Search code examples
amazon-eksnvidiaamazon-amicontainerd

contained runtime configuration does not persist after AMI creation


I have created an AMI image to be deployed in my AWS EKS. The image has been created from a EC2 instance type P3.2xLarge, I have installed CUDA drivers and Nvidia-container-toolkit and I have configured containerd as explained here:

Everything works fine in the EC2 machine, but after create the AMI and using it in the launch template of my cluster node, the containerd config located in /etc/contained/config.toml has not persisted.

in the EC2 the /etc/contained/config.toml file looks like:

root = "/var/lib/containerd"
state = "/run/containerd"
version = 2
 
[grpc]
  address = "/run/containerd/containerd.sock"
 
[plugins]
 
  [plugins."io.containerd.grpc.v1.cri"]
    sandbox_image = "602401143452.dkr.ecr.eu-central-1.amazonaws.com/eks/pause:3.5"
 
    [plugins."io.containerd.grpc.v1.cri".cni]
      bin_dir = "/opt/cni/bin"
      conf_dir = "/etc/cni/net.d"
 
    [plugins."io.containerd.grpc.v1.cri".containerd]
      default_runtime_name = "nvidia"
      discard_unpacked_layers = true
 
      [plugins."io.containerd.grpc.v1.cri".containerd.runtimes]
 
        [plugins."io.containerd.grpc.v1.cri".containerd.runtimes.nvidia]
          privileged_without_host_devices = false
          runtime_engine = ""
          runtime_root = ""
          runtime_type = "io.containerd.runc.v2"
 
          [plugins."io.containerd.grpc.v1.cri".containerd.runtimes.nvidia.options]
            BinaryName = "/usr/bin/nvidia-container-runtime"
            SystemdCgroup = true
 
        [plugins."io.containerd.grpc.v1.cri".containerd.runtimes.runc]
          runtime_type = "io.containerd.runc.v2"
 
          [plugins."io.containerd.grpc.v1.cri".containerd.runtimes.runc.options]
            SystemdCgroup = true
 
    [plugins."io.containerd.grpc.v1.cri".registry]
      config_path = "/etc/containerd/certs.d:/etc/docker/certs.d"

but the node deployed with the AMI looks like this:

version = 2
root = "/var/lib/containerd"
state = "/run/containerd"
 
[grpc]
address = "/run/containerd/containerd.sock"
 
[plugins."io.containerd.grpc.v1.cri".containerd]
default_runtime_name = "runc"
discard_unpacked_layers = true
 
[plugins."io.containerd.grpc.v1.cri"]
sandbox_image = "602401143452.dkr.ecr.eu-central-1.amazonaws.com/eks/pause:3.5"
 
[plugins."io.containerd.grpc.v1.cri".registry]
config_path = "/etc/containerd/certs.d:/etc/docker/certs.d"
 
[plugins."io.containerd.grpc.v1.cri".containerd.runtimes.runc]
runtime_type = "io.containerd.runc.v2"
 
[plugins."io.containerd.grpc.v1.cri".containerd.runtimes.runc.options]
SystemdCgroup = true
 
[plugins."io.containerd.grpc.v1.cri".cni]
bin_dir = "/opt/cni/bin"
conf_dir = "/etc/cni/net.d"

That means that the change performed in the EC2 has not persisted when creating the AMI.

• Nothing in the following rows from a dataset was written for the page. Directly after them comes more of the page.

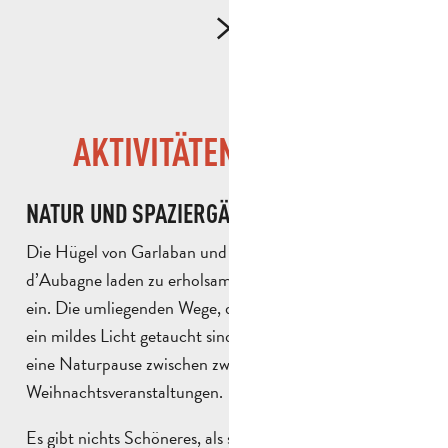
AKTIVITÄTEN IM FREIEN
NATUR UND SPAZIERGÄNGE
Die Hügel von Garlaban und die Landschaften des Pays
d’Aubagne laden zu erholsamen Winterspaziergängen
ein. Die umliegenden Wege, die zu dieser Jahreszeit in
ein mildes Licht getaucht sind, eignen sich perfekt für
eine Naturpause zwischen zwei
Weihnachtsveranstaltungen.
Es gibt nichts Schöneres, als sich nach den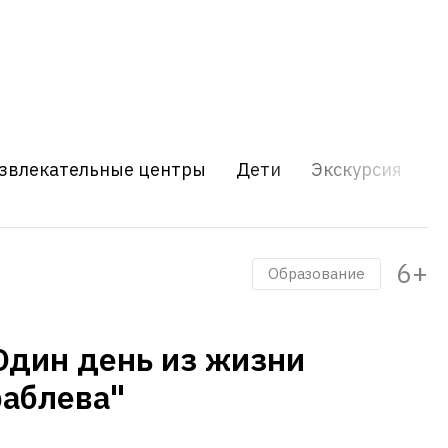
звлекательные центры
Дети
Экскурсия
Ш
6+
Образование
Один день из жизни
аблева"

Somebody knows how to figure out this issue or why is happening?

Thanks in advance


Solution

  • I Finally found how to properly setup the containerd runtime configuration. I've followed the AWS documentation for run commands on Linux instance at launch and I extrapolated this to my AMI image following these steps:

    1. In the launch template dashboard select the launch template corresponding to my cluster node. enter image description here
    2. Once in the launch template, select Actions and then Modify template (create a new version) enter image description here
    3. Scroll down to the section advanced details and expand it enter image description here
    4. Scroll down to the section User data. enter image description here
    5. Paste the commands to modify the contanerd runtime configuration. enter image description here
    6. Set the new version as a default template. enter image description here
    7. Modify the autoscaler settings selection the new launch template version. enter image description here

    And this is it. Everything works perfectly now.